CP : Quel est ton lien avec l’ONF?
AdG : Ça fait deux ou trois ans que je fais des contrats pour l’ONF. J’ai réalisé entre autres des vidéos pour le Web et interviewé des cinéastes, tels que Denys Desjardins, Jean-Claude Labrecque, Carole Laganière et Musa Dieng Kala. J’ai travaillé pendant cinq mois à l’ONF en 2008. Ça m’a permis d’économiser de l’argent pour pouvoir partir en expédition pour mon film.
CP : Tu as aussi déjà été assis dans ma chaise avant que j’arrive à l’ONF le printemps dernier. Tu assurais l’intérim à la rédaction Web. As-tu un conseil pour moi?

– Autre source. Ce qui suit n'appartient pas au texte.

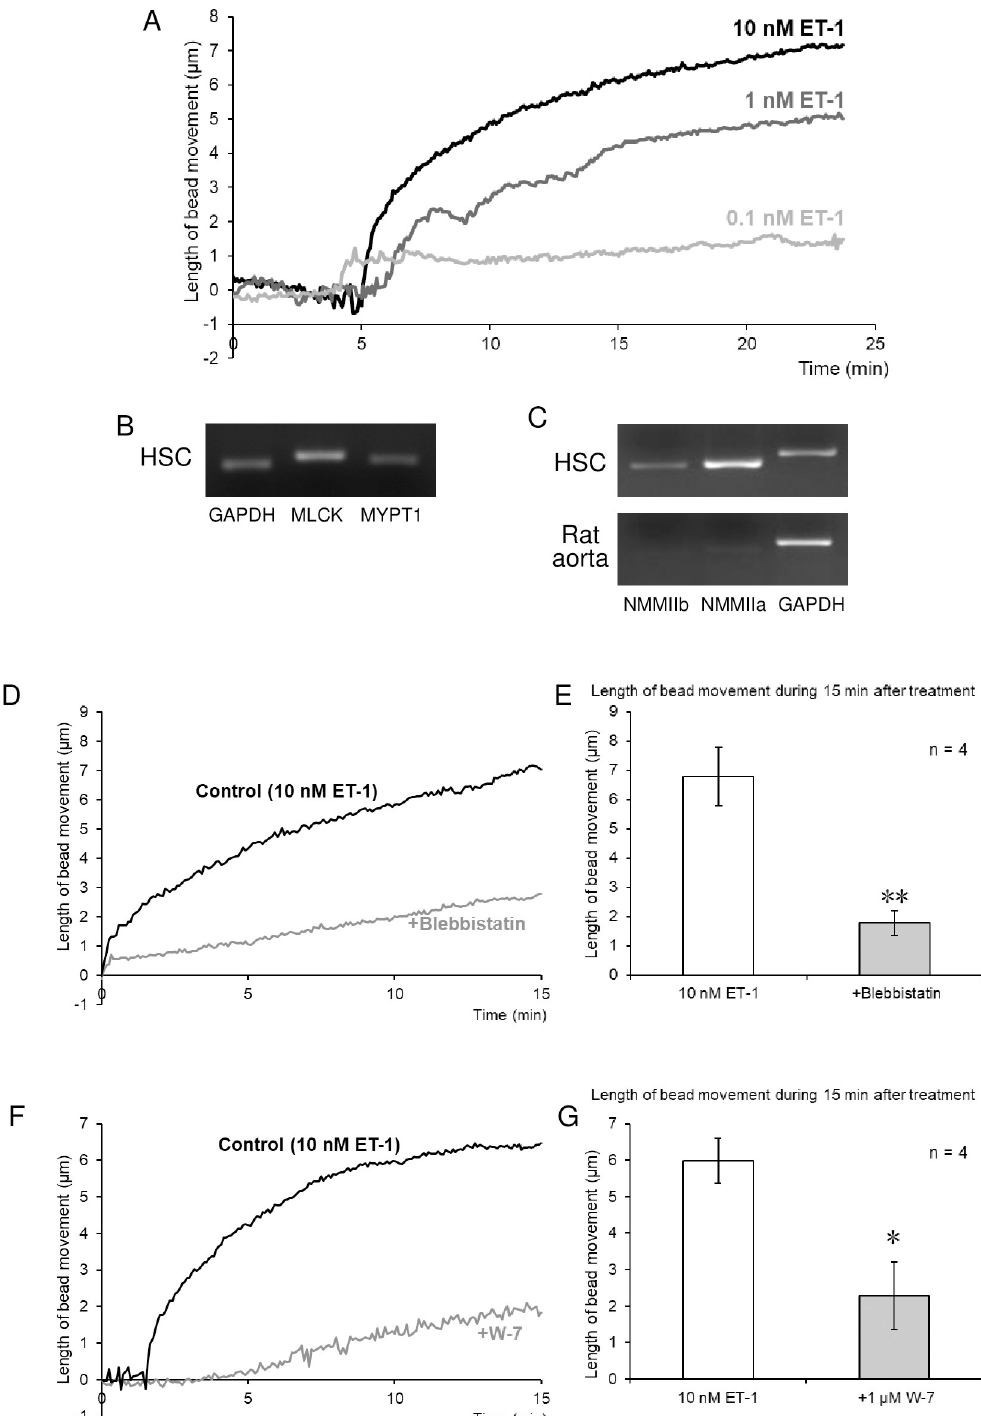
Fig 2. Endothelin-1 (ET-1)-induced contraction of isolated mouse non-activated HSCs. (A) Typical traces of non- activated HSC contraction. ET-1 induced concentration-dependent sustained contraction of non-activated HSCs. (B) RT-PCR analysis of mRNA expression of myosin light chain kinase ( MLCK ) and myosin phosphatase target subunit 1 ( MYPT1 ) in non-activated HSCs. (C) RT-PCR analysis of mRNA expression of non-muscle myosin IIa and IIb ( NMM IIa , IIb ), and IIb in non-activated HSCs and rat aorta. Effects of the selective NMM inhibitor blebbistatin (D, E) and the calmodulin inhibitor W-7 (F, G) on ET-1-induced contraction. Traces represent a typical time-course of changes in the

AdG : C’est une « job de chaise », alors je te recommande de faire comme moi et d’y intégrer du terrain. Ne reste pas enfermé sous les néons!
CP : C’est noté! Merci Alexis.
Le documentaire Chercher le courant sera présenté en première mondiale dans le cadre des Rencontres internationales du documentaire de Montréal (RIDM) le 13 novembre prochain. >> Horaire détaillé
Le film sera aussi bientôt présenté en salle.
***Retour sur les RIDM : le film a remporté le Prix du public remis par Canal D aux RIDM, en plus d’une mention spéciale dans la catégorie «ÉcoCaméra». Félicitations!